» **How to complete this task**
Scan the material below for the word "SublimeText", then copy every line in which it appears.

» **Data to process**
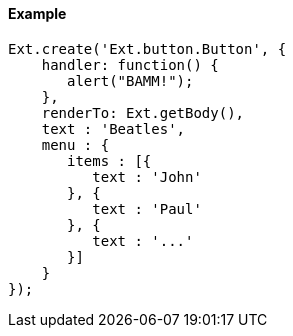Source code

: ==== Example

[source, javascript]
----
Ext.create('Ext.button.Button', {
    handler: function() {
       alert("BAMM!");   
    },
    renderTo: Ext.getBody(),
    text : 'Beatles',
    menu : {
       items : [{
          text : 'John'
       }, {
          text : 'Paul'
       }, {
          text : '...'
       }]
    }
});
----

...

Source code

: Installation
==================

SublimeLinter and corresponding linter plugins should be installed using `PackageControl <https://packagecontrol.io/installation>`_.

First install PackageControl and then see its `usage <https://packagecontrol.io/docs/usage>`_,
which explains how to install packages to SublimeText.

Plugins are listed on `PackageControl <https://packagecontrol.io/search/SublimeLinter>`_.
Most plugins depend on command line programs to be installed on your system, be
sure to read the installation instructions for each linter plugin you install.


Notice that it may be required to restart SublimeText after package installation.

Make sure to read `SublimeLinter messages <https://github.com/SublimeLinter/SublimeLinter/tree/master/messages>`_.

» **Solution for this exercise**
which explains how to install packages to SublimeText.
Notice that it may be required to restart SublimeText after package installation.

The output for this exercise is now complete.